Honnêtement, vous n'y êtes pas obligés, mais ça vous facilitera tellement la vie. Si vous téléchargez une image classique sur Google, elle est souvent accompagnée d'un fond blanc ou à carreaux. Quand vous l'imprimez et essayez de la découper, ça fait brouillon et ça prend un temps fou. Avec un fichier transparent, vous n'avez que la silhouette du personnage, ce qui rend le découpage un peu plus facile quand vous avez un bambin accroché à votre jambe.
Comment les empêcher de manger les créations en papier ?
Vous ne pouvez pas, du moins pas complètement. Si vous avez un enfant de moins de deux ans, il essaiera forcément de goûter le papier. C'est inévitable. J'essaie de les imprimer sur du carton épais pour qu'elles ne se désintègrent pas instantanément, et parfois je colle un morceau de ruban adhésif transparent sur l'image avant de la découper, pour la « plastifier ». Mais la plupart du temps, je me contente de les surveiller de près et de leur proposer un anneau de dentition en silicone quand ils commencent à lorgner sur le carton avec appétit.
Pourquoi ne pas simplement acheter les figurines en plastique ?
Vous le pouvez tout à fait, si c'est ce que vous voulez ! Mais mon problème avec les jouets sonores en plastique, c'est qu'ils font tout le travail à la place de l'enfant. Quand vous leur donnez un bout de papier sur un bâton, c'est à eux de prêter leur voix, de faire les mouvements et d'inventer l'histoire. En plus, les obsessions des enfants changent à une vitesse folle. Je préfère gaspiller trois centimes d'encre pour une passade que de dépenser vingt euros dans un jouet en plastique qui finira à la poubelle le mois prochain.

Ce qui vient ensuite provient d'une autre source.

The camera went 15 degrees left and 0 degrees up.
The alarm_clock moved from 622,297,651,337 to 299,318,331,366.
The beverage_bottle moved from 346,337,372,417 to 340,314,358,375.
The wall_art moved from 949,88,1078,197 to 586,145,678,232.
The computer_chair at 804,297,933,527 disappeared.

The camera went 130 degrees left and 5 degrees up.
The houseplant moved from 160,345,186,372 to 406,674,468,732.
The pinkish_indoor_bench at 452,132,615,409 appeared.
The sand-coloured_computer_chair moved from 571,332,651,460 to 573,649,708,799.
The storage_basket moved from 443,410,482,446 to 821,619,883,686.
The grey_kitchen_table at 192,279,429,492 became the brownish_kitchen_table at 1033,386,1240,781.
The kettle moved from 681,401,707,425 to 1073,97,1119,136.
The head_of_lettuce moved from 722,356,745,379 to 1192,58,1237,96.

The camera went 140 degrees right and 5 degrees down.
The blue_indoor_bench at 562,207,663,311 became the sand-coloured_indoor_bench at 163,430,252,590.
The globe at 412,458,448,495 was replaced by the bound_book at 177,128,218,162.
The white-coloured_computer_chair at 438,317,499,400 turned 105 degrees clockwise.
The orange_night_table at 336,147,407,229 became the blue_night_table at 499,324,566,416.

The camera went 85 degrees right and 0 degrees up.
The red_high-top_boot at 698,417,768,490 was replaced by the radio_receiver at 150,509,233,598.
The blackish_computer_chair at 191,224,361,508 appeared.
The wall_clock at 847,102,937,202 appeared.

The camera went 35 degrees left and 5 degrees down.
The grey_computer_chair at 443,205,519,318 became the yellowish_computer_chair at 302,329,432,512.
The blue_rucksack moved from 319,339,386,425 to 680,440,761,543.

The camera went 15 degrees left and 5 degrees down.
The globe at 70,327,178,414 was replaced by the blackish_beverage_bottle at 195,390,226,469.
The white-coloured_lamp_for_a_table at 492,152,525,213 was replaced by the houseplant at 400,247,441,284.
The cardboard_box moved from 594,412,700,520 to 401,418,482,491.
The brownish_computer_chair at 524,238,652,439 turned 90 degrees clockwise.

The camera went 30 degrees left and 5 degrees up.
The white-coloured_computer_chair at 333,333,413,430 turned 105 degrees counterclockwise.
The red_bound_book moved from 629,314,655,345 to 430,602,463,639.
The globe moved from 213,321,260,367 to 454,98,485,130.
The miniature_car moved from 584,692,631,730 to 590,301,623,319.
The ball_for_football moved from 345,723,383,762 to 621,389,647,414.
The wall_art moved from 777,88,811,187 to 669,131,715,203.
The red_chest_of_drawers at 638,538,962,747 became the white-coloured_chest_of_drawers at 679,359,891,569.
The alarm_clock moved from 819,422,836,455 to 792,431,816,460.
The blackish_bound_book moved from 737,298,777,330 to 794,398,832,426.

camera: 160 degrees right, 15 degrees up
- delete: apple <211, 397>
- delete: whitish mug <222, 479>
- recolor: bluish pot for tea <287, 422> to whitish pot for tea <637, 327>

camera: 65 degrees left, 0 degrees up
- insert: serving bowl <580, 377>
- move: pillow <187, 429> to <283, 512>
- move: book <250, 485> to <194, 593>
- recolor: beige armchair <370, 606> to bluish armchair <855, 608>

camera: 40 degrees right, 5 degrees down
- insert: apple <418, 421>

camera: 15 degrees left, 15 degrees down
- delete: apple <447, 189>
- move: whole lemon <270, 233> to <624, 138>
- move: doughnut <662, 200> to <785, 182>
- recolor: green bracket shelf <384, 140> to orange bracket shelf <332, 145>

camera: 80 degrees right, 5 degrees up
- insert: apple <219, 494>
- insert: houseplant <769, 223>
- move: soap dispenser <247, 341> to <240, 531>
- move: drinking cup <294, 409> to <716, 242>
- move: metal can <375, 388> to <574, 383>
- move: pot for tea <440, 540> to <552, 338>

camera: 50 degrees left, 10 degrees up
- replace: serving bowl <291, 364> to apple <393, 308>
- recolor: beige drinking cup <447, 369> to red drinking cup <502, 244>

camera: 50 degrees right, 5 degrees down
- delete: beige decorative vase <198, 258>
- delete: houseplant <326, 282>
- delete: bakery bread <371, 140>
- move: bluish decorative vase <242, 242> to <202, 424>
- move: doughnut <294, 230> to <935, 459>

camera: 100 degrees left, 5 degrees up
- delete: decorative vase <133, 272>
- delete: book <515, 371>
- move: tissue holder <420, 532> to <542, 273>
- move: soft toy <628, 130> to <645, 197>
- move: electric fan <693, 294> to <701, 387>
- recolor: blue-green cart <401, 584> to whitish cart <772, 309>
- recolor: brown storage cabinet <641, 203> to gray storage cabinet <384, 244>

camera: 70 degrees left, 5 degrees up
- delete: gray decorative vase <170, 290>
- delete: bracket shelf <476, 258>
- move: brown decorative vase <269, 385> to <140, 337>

Et si mon enfant fait une crise quand je lui enlève la tablette ?
Oh, il en fera une. Soyons très clairs là-dessus. La première fois que vous lui proposerez une marionnette faite maison au lieu d'un écran, il vous regardera comme si vous étiez un extraterrestre et hurlera probablement. L'astuce, c'est de ne pas lui imposer l'activité de force. Personnellement, je m'assois par terre et je commence à jouer toute seule avec les marionnettes, en leur faisant prendre des voix amusantes. La curiosité finit généralement par l'emporter sur la colère en l'espace de quelques minutes. Ne lâchez rien.